Recycling of photovoltaic silicon and graphite waste to prepare three-dimensional silicon/artificial graphite/carbon anodes for lithium-ion battery

Abstract

The production of silicon (Si) wafers generates substantial amounts of micron-sized, high-purity Si waste, resulting in environmental pollution and resource loss. Similarly, the manufacturing of artificial graphite (AG) components results in the generation of significant amounts of unused AG waste. This research focuses on the development of a carbon (C) coated Si/AG composite material with long cycle stability by recycling Si and AG waste. Initially, purified Si waste is combined with anhydrous ethanol and processed in a sand mill to create a Si-containing nanoslurry. Next, carbon nanotubes, polyvinylpyrrolidone, and AG waste are incorporated into the SM-nano Si, mixed, and then spray-dried.

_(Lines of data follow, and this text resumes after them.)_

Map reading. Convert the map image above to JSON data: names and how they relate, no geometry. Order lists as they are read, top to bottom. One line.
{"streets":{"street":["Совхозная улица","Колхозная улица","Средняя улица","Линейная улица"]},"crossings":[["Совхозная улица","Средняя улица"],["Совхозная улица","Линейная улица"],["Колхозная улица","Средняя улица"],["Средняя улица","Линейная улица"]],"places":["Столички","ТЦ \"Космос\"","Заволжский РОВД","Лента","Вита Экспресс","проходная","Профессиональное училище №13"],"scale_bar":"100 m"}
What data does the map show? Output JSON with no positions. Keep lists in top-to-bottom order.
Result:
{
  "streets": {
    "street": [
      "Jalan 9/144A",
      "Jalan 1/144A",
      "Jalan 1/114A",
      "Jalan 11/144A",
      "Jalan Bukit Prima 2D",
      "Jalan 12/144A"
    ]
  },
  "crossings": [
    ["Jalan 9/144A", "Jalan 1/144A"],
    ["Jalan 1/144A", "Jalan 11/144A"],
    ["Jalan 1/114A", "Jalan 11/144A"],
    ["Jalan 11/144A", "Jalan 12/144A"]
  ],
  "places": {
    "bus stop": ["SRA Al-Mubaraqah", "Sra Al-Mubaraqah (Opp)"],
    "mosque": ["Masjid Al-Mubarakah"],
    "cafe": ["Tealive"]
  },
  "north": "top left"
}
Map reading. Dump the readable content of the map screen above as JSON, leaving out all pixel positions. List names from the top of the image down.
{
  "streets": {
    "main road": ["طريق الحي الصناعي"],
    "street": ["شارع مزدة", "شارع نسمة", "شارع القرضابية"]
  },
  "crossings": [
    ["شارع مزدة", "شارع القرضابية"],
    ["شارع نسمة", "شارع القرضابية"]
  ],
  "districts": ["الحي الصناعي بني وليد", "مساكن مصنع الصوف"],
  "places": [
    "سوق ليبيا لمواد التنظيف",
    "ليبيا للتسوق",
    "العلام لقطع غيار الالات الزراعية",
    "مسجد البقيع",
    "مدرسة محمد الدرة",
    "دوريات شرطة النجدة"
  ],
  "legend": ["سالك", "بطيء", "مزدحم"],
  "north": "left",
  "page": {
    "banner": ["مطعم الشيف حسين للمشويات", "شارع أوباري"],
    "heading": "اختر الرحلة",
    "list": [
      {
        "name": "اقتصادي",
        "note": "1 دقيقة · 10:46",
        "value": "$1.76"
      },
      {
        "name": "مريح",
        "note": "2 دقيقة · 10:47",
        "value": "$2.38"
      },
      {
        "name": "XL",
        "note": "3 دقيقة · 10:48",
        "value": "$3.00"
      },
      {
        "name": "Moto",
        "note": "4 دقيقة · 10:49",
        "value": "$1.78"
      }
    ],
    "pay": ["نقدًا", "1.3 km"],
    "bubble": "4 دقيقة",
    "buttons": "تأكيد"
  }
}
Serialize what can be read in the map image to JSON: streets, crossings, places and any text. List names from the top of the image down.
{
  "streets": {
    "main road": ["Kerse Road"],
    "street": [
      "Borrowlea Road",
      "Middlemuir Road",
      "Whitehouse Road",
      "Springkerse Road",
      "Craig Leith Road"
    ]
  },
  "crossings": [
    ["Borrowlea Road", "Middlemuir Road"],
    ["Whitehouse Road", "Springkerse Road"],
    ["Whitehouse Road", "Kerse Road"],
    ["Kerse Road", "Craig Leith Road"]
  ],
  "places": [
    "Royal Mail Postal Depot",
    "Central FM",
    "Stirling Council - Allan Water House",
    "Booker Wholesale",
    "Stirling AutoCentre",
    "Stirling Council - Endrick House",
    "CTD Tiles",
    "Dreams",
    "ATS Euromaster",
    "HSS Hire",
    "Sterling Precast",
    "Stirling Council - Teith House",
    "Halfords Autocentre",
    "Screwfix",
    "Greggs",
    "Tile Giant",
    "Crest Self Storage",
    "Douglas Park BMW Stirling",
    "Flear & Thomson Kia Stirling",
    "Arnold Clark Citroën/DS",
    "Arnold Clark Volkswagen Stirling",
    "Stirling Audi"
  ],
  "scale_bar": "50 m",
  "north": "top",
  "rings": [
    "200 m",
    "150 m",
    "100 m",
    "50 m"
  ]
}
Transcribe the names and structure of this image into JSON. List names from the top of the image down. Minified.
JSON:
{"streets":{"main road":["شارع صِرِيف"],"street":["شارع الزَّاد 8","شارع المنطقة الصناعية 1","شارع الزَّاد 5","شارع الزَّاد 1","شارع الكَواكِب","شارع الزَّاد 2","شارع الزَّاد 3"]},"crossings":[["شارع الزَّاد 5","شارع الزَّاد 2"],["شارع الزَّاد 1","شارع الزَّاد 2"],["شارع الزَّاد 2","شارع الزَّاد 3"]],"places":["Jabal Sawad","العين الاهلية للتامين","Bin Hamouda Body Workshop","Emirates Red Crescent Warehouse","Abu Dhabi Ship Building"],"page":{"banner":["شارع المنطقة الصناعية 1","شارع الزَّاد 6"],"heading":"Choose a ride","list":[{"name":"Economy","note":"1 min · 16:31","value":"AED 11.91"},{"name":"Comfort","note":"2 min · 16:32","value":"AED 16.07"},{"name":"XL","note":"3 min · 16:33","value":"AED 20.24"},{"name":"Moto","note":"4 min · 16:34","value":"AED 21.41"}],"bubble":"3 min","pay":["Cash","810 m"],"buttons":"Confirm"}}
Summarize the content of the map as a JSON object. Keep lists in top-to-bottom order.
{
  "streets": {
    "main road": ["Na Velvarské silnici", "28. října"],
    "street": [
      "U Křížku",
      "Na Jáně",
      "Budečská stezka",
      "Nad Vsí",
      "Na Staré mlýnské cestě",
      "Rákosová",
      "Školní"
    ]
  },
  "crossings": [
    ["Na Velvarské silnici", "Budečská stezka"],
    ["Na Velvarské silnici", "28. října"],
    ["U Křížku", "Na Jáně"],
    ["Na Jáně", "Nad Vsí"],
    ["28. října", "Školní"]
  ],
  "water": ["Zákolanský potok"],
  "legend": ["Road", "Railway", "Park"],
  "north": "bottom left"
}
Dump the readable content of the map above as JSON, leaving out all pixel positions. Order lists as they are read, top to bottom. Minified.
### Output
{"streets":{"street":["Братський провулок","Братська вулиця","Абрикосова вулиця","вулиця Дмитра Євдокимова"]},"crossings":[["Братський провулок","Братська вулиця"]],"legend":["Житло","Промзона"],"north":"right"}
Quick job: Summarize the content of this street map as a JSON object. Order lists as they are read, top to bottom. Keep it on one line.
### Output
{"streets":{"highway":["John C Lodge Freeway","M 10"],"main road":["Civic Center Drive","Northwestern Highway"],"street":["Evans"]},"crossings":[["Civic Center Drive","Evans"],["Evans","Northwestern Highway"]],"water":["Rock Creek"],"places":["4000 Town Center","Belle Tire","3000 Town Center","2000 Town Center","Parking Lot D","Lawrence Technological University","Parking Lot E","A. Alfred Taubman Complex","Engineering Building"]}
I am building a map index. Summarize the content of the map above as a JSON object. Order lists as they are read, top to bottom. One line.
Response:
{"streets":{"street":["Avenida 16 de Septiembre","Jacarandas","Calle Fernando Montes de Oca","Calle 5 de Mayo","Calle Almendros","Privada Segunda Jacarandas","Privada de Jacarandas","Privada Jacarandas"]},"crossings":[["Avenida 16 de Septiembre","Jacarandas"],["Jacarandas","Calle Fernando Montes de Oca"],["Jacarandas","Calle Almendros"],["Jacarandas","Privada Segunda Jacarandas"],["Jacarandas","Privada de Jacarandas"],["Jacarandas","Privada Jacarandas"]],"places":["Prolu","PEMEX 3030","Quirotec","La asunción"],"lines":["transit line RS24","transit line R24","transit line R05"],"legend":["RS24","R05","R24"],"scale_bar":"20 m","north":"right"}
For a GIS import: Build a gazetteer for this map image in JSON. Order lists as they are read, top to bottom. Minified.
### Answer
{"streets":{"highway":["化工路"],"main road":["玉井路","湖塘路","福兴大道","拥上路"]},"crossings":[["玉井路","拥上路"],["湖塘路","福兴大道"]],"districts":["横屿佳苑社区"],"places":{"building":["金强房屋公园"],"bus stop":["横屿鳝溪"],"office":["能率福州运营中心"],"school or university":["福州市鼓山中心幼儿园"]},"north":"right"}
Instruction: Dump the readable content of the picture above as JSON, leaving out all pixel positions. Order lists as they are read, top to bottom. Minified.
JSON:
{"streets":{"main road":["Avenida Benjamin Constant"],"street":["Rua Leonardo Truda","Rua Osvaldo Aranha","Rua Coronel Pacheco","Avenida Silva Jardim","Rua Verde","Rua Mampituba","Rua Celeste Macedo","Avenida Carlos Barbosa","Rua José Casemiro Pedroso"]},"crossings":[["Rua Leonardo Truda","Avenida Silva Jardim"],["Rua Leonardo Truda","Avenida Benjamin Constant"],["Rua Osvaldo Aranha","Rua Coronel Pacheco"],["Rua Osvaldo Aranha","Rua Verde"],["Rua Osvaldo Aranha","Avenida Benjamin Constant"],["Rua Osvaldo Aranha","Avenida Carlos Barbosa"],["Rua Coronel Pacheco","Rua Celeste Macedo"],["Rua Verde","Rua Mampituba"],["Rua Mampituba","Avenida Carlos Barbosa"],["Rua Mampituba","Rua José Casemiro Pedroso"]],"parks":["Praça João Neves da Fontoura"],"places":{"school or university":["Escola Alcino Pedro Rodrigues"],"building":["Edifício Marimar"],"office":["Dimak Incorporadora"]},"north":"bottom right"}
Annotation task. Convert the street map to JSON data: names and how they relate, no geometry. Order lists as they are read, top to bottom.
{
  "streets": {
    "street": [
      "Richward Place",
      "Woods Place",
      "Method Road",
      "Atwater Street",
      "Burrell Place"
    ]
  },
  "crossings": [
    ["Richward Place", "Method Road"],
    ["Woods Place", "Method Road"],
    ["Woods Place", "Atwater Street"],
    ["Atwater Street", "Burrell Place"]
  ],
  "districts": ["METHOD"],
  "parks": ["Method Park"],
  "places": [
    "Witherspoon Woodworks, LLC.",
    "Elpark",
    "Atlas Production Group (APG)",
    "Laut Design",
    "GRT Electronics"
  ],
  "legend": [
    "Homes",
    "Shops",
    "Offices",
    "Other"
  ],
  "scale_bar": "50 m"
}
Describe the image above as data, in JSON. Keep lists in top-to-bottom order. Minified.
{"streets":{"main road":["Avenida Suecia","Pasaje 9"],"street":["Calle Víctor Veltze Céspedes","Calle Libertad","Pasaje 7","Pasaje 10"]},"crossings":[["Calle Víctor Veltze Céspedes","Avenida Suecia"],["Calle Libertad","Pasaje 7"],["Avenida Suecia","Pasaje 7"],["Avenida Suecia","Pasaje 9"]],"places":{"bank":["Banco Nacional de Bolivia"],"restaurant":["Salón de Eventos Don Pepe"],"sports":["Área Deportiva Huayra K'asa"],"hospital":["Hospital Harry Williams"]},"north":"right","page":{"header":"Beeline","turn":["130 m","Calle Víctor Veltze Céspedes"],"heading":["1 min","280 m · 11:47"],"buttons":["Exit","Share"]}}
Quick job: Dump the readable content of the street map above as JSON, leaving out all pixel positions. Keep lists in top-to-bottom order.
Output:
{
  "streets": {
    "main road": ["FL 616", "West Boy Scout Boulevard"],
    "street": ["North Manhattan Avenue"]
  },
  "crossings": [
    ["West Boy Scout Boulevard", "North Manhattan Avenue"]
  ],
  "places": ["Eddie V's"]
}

The final step involves high-temperature annealing in a hydrogen-argon atmosphere to develop a three-dimensional interpenetrating Si/AG/C structure. When used as the anode material in lithium-ion batteries, the coin cell maintains a capacity of 639 mAh g⁻¹ after 500 cycles at a current density of 500 mA g⁻¹ , achieving a capacity retention rate of 88 %. Following additional electrostatic modification, the capacity rises to 691.7 mAh g⁻¹ . This study highlights the potential of recycling Si and AG waste to produce high-performance Si/C anode materials, significantly contributing to the sustainable reuse of discarded resources.